In mounting Public Obscenities, Chowdhury's biggest challenge was finding authentic bilingual actors. "I was very adamant that the casting attend to the specificities of each character's fluency and dialect, because it is a play about language—so many different registers of language—and about translation," he says. The work demands performers who are skilled at realism and speak Bangla with "a music that is right for the character. This is a pet peeve of mine: Even if I am watching something in a language that I'm not fluent in, I'm able to sense whether an actor is truly at home in the language. It took a year-and-a-half-long national casting search to yield the fruit that we now have. I'm very moved that the cast is 50 percent Bangladeshi and 50 percent from West Bengal, because my family is from what is now Bangladesh prior to Partition," when the region was violently divided into multiple nations. "So, the casting was this Partition healing act as well, which is kind of lovely."
In addition to Raheem, Choton and his family, Public Obscenities features two members of Kolkata's queer community: the flamboyant Sebanti (NaFis), who identifies as hijra, an officially recognized third gender in South Asia, and the vivacious Shou (Tashnuva Anan, the first trans news anchor in Bangladesh), who identifies as kothi, which encompasses many gender expressions.
"A lot of the play is wrestling with the ways in which gender categories—and language about gender—are different back in Bengal versus here in the States," explains Chowdhury. "It was important to me that the actors who play Sebanti and Shou have lived experiences that allow them to step into those roles with a fully realized truth. Even though it was never my explicit intention, by virtue of the way the play works and who we have in it, there's a great deal of activism in and around it. It has given folks like Tashnuva a platform to play a role that is true and real to them."
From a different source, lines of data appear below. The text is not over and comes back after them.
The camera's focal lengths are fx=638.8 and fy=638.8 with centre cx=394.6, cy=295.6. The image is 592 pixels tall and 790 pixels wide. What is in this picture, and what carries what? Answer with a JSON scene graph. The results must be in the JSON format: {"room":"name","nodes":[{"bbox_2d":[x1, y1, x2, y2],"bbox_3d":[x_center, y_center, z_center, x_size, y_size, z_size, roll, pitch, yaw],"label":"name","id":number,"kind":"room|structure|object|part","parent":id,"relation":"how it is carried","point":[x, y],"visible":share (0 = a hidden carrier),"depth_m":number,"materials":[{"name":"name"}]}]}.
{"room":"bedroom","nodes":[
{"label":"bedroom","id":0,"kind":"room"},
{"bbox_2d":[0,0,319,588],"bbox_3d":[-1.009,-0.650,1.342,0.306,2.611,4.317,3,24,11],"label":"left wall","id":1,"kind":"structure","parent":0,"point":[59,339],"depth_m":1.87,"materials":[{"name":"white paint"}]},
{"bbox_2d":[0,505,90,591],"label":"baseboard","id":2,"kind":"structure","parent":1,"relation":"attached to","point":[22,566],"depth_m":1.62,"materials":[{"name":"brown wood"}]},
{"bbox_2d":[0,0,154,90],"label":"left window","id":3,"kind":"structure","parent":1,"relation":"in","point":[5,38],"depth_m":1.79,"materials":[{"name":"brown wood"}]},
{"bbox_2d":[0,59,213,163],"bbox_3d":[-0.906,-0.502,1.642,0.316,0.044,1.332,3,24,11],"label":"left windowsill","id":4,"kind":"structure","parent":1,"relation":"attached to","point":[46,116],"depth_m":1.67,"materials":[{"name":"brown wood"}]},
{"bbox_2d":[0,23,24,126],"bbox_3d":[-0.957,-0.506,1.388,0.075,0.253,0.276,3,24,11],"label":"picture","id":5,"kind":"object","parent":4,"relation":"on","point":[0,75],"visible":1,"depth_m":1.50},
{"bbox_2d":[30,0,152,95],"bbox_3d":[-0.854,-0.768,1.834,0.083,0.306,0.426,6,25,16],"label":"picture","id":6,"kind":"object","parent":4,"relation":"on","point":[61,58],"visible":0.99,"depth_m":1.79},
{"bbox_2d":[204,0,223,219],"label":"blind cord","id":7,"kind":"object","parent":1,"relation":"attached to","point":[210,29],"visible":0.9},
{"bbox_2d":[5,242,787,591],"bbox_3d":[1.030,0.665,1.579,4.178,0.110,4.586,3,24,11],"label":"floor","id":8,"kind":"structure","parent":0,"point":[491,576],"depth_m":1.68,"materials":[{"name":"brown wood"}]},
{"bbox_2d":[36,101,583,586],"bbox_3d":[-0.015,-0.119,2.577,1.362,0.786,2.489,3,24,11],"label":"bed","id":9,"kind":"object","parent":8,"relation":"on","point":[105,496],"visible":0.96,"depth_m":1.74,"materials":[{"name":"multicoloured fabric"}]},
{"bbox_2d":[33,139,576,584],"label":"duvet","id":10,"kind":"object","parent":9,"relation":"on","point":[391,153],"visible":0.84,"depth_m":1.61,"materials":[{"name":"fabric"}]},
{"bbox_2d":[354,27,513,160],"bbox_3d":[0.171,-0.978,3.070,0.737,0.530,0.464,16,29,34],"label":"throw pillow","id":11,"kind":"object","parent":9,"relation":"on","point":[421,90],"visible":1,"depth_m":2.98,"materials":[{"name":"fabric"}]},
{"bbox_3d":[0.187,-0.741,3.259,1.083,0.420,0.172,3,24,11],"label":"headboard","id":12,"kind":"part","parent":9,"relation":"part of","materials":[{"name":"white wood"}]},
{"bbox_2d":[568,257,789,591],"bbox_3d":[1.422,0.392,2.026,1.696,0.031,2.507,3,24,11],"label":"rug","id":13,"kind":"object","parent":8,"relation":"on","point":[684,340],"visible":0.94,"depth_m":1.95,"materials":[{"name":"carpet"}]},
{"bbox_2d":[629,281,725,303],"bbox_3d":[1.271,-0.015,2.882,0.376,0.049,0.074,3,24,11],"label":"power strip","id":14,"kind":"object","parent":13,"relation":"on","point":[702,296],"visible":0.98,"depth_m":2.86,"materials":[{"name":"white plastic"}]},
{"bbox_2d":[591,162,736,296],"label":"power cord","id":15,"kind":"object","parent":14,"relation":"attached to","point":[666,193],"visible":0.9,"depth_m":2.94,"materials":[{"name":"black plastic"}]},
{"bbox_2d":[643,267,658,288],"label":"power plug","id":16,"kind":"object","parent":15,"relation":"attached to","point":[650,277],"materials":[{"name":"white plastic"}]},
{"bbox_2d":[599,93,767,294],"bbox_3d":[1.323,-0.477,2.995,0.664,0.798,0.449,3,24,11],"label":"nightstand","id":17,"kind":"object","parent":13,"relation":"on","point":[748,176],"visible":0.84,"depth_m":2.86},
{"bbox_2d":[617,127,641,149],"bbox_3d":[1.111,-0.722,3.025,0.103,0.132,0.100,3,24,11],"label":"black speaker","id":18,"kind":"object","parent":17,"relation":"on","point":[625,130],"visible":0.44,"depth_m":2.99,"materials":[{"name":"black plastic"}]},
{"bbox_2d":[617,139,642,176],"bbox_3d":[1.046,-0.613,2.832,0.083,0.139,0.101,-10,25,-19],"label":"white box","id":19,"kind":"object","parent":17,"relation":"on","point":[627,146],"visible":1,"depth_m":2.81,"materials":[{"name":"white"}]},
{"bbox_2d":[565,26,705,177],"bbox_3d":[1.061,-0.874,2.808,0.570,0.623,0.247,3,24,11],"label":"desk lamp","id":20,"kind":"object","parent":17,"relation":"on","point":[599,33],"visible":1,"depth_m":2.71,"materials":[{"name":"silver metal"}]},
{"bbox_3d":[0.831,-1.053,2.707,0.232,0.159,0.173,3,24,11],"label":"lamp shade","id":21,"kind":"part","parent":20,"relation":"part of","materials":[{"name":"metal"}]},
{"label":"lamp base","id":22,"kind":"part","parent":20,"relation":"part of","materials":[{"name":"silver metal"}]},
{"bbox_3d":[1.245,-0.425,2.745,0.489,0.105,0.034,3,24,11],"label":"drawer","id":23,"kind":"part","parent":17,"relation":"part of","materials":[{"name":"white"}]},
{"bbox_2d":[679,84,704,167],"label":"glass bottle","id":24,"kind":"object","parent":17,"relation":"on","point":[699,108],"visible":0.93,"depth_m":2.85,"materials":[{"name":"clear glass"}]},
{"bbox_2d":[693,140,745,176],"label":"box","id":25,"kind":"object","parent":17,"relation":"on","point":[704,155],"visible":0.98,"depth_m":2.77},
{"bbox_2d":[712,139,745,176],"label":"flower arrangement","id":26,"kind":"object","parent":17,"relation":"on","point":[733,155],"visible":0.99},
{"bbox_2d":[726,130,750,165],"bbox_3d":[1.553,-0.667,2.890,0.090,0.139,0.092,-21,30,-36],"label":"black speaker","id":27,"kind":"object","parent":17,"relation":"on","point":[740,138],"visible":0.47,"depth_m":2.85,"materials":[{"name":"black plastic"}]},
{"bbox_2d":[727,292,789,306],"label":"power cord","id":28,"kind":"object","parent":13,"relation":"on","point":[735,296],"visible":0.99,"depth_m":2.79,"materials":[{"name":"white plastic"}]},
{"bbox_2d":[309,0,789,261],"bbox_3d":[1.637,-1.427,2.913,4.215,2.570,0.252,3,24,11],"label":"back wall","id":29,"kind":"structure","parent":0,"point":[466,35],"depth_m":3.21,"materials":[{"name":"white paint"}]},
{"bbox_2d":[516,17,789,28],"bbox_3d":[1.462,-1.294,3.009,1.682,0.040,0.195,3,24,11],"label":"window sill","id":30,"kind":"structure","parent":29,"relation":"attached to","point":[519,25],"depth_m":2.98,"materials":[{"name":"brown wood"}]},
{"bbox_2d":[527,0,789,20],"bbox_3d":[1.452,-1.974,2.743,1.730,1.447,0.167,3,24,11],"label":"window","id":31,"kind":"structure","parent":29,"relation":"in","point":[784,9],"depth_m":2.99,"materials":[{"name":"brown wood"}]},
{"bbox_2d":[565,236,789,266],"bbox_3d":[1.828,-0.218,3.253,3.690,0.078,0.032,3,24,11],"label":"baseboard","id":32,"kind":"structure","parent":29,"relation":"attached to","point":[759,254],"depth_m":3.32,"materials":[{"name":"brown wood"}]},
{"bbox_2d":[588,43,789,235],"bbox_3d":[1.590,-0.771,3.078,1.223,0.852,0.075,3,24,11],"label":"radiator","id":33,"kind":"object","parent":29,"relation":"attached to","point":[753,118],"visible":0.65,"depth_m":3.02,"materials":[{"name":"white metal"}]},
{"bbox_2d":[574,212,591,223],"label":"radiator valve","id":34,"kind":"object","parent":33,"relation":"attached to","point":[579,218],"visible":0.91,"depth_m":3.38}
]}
The production has also raised the profiles of the entire cast. "Many of them had been working primarily in Bangla community theatre contexts and never had the opportunity to appear on a professional New York stage," says Chowdhury. Now, "they are the heartbeat" of this hit show that's spotlighting a culture and language rarely seen Off Broadway. "This play has upended all of our lives in the best possible ways."